One of the best aspects of the book gets noted in Montefiore’s “Acknowledgements and Sources,” part of the introductory matter. He writes, “I have drawn on much neglected material on all the tsars’ reigns, mostly primary documents, some unpublished, many published in historical journals in the nineteenth century.” (pp. xxix–xxx) In later reigns, he draws heavily on diaries and personal correspondences of the principals, such as the roughly 3000 letters between Alexander II and Katya Dolgorukaya, the mistress who became his second wife. “Few historians have worked on this extraordinary trove and none has read it all, partly because the letters were for a long time in private hands and returned to the Russian archives relatively recently.” (p. xxx) He has delivered great historical spadework, and I am sure that there are revelations for people more versed or more invested in the Romanovs than I am.

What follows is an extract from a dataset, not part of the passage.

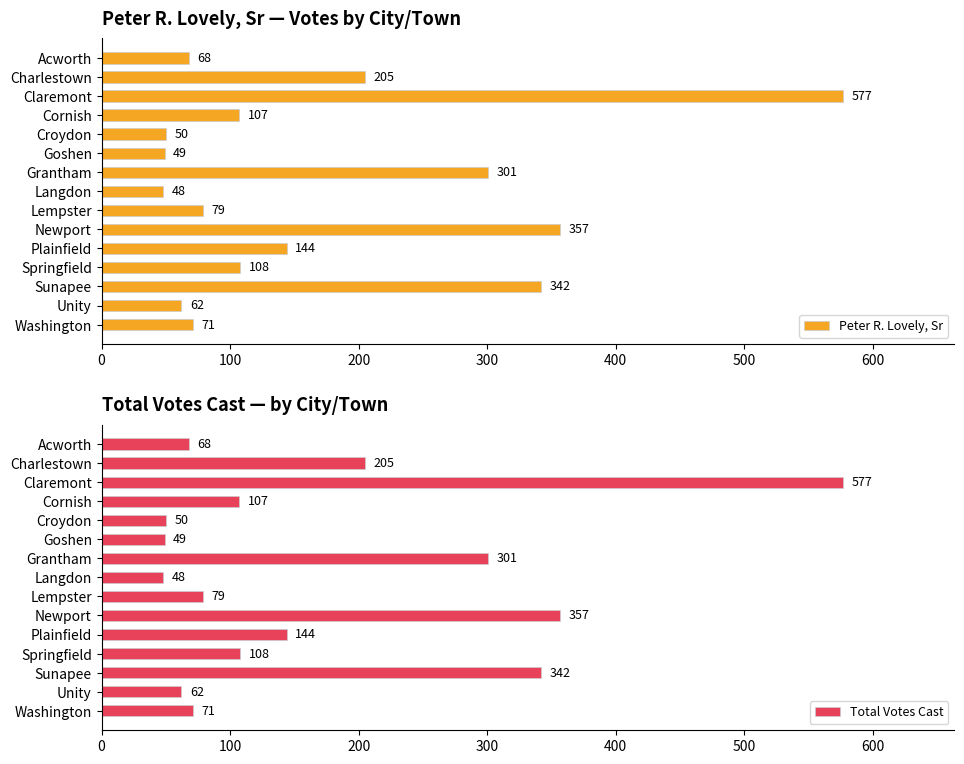

Rank the series by their maximum value, from lowest to highest.

Peter R. Lovely, Sr, Total Votes Cast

Montefiore’s writing is never less than engaging, but for all that he says he aims to write character studies of all of the Romanov rulers by the end I was left mostly with the chapter titles for some of them — “Jupiter” for Nicholas I and “Colossus” for Alexander III — and a sense of a swirling mass of detail involving courtiers, favorites and rivalries among the nobility. Montefiore writes that he also wants to chronicle the senior noble families — such as the Sheremetevs, Gorchakovs or Dolgorukovs — who influenced Russia and tried to steer the dynasty to their own favor through the centuries, but this thread largely escaped me as I read through the lives of the emperors and empresses. Russia’s history outside the confines of the imperial family also takes place largely off the page. I am sure this was deliberate and served to keep the page count down to a manageable 657, not counting introduction and endnotes, but it leads to a narrative that sometimes feels shorn of context. (The last three pages concern Vladimir Putin, and they are ill-considered, particularly in regard to peoples who were formerly subject to Moscow.) The individual details and incidents related in the book are vivid, but in contrast to Montefiore’s first book about Stalin, there was not an overarching argument that stood out for me. Unless it’s that many of the Romanovs were terrible people, all of them profiting from and dedicating their lives to upholding a terrible system. With that, I fully agree.